■ Task to complete
Give the data again exactly, stopping after the "photomicrograph exhibits staining" line.

Saved data entries:
====

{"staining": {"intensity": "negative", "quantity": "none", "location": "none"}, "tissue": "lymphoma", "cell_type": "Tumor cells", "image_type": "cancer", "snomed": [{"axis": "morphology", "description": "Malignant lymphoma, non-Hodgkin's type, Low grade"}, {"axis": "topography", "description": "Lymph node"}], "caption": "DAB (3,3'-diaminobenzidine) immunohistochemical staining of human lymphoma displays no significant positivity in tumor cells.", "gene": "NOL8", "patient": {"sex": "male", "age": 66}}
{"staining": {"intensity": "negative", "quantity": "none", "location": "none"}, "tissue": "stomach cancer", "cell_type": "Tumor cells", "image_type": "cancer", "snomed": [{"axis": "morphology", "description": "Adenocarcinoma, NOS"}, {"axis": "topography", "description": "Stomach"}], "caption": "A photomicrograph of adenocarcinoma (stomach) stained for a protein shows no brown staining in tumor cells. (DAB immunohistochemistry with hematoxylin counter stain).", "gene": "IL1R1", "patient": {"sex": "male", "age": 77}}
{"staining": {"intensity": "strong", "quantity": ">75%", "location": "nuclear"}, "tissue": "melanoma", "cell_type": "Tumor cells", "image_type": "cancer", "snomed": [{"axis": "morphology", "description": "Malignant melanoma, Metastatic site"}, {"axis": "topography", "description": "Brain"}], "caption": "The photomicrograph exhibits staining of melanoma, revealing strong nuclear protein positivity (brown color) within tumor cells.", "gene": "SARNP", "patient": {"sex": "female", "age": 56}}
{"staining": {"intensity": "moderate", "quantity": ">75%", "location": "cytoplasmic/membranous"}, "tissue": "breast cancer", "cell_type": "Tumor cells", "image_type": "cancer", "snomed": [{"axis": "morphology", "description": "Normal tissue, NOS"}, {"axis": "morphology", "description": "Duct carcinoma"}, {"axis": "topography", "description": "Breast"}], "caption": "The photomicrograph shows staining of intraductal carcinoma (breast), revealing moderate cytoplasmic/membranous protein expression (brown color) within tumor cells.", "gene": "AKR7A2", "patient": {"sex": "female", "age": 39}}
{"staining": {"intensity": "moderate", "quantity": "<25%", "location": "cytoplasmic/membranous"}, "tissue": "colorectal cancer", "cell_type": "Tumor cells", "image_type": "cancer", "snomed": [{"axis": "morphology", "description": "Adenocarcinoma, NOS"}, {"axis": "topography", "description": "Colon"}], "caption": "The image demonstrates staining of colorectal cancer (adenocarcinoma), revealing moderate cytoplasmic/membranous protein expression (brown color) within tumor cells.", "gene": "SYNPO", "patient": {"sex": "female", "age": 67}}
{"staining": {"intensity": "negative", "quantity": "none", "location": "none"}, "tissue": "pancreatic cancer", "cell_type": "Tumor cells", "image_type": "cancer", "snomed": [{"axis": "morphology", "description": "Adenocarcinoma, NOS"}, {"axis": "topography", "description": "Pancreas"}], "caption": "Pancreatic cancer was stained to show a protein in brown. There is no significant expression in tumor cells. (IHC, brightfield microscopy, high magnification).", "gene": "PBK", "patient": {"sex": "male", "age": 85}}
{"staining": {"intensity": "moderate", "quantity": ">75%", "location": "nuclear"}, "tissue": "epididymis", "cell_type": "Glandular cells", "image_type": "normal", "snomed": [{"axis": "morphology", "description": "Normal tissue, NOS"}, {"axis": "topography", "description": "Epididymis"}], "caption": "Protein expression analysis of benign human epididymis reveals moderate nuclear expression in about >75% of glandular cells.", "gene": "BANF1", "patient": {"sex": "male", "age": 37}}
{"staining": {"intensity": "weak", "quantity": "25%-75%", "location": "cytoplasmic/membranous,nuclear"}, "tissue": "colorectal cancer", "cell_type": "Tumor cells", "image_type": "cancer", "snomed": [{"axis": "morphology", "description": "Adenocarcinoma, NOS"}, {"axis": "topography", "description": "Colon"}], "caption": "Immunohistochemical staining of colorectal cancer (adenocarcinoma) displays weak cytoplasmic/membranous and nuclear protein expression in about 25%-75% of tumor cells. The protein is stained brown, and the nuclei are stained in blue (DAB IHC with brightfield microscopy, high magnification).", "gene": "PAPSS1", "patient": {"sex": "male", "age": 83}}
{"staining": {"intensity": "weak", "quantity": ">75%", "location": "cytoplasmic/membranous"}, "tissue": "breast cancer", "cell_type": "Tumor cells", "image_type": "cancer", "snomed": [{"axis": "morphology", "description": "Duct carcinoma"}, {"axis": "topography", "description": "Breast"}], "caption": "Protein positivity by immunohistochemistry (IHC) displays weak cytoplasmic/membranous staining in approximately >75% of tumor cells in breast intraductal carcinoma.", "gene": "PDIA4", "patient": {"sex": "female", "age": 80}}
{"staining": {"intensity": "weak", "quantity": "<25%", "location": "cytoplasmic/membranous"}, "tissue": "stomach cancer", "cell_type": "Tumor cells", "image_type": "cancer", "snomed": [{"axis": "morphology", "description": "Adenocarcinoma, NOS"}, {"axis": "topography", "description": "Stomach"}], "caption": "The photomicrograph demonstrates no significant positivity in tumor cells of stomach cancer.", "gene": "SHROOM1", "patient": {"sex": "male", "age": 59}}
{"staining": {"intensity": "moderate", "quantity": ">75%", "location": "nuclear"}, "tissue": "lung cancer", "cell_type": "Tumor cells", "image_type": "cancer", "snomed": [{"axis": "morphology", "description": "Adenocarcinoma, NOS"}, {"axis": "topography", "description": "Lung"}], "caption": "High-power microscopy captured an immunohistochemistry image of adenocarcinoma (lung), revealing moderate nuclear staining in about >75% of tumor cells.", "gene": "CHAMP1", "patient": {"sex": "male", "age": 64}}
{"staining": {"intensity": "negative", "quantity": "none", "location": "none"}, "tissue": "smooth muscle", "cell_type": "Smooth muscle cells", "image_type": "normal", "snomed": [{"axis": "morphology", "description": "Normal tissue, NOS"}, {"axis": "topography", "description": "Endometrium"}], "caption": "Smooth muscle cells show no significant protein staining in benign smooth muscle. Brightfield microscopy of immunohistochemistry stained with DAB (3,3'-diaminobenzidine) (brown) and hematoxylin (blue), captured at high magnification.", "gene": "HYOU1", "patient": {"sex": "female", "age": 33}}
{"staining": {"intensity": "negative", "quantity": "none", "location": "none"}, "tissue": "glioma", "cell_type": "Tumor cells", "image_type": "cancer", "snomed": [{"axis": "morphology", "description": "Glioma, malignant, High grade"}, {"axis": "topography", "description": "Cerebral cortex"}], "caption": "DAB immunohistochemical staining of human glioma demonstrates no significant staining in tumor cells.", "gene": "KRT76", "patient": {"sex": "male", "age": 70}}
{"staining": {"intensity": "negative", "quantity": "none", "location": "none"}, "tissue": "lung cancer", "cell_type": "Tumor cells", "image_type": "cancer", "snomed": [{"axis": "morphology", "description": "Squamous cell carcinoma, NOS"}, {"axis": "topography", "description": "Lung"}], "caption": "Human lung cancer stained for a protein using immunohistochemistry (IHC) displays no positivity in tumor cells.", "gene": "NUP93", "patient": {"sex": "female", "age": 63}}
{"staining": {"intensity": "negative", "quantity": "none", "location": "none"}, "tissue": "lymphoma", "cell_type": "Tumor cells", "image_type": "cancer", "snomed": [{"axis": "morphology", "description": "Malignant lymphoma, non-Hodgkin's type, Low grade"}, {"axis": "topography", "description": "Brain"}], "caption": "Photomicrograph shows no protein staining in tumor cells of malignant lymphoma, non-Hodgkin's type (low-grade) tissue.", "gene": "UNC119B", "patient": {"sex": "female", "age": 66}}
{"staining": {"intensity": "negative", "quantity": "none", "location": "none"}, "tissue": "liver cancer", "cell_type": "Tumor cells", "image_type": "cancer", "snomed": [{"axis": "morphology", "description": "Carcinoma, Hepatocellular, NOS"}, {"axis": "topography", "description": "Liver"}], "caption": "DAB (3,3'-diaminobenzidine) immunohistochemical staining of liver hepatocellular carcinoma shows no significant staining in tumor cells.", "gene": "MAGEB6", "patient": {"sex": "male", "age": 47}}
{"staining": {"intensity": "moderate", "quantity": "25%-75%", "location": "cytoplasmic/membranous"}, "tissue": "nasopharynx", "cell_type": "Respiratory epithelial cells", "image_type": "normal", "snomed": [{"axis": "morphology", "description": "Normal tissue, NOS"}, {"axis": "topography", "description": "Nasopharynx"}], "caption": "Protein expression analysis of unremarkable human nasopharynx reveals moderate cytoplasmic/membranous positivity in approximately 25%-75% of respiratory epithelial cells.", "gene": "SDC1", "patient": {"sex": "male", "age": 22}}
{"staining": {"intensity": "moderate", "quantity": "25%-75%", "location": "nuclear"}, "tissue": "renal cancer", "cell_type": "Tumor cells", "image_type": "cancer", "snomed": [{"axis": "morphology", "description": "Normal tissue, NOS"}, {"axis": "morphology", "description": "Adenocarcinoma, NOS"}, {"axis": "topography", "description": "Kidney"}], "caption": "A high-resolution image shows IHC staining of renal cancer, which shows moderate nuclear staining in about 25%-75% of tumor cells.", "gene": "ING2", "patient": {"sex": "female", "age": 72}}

====

■ Exercise answer
{"staining": {"intensity": "negative", "quantity": "none", "location": "none"}, "tissue": "lymphoma", "cell_type": "Tumor cells", "image_type": "cancer", "snomed": [{"axis": "morphology", "description": "Malignant lymphoma, non-Hodgkin's type, Low grade"}, {"axis": "topography", "description": "Lymph node"}], "caption": "DAB (3,3'-diaminobenzidine) immunohistochemical staining of human lymphoma displays no significant positivity in tumor cells.", "gene": "NOL8", "patient": {"sex": "male", "age": 66}}
{"staining": {"intensity": "negative", "quantity": "none", "location": "none"}, "tissue": "stomach cancer", "cell_type": "Tumor cells", "image_type": "cancer", "snomed": [{"axis": "morphology", "description": "Adenocarcinoma, NOS"}, {"axis": "topography", "description": "Stomach"}], "caption": "A photomicrograph of adenocarcinoma (stomach) stained for a protein shows no brown staining in tumor cells. (DAB immunohistochemistry with hematoxylin counter stain).", "gene": "IL1R1", "patient": {"sex": "male", "age": 77}}
{"staining": {"intensity": "strong", "quantity": ">75%", "location": "nuclear"}, "tissue": "melanoma", "cell_type": "Tumor cells", "image_type": "cancer", "snomed": [{"axis": "morphology", "description": "Malignant melanoma, Metastatic site"}, {"axis": "topography", "description": "Brain"}], "caption": "The photomicrograph exhibits staining of melanoma, revealing strong nuclear protein positivity (brown color) within tumor cells.", "gene": "SARNP", "patient": {"sex": "female", "age": 56}}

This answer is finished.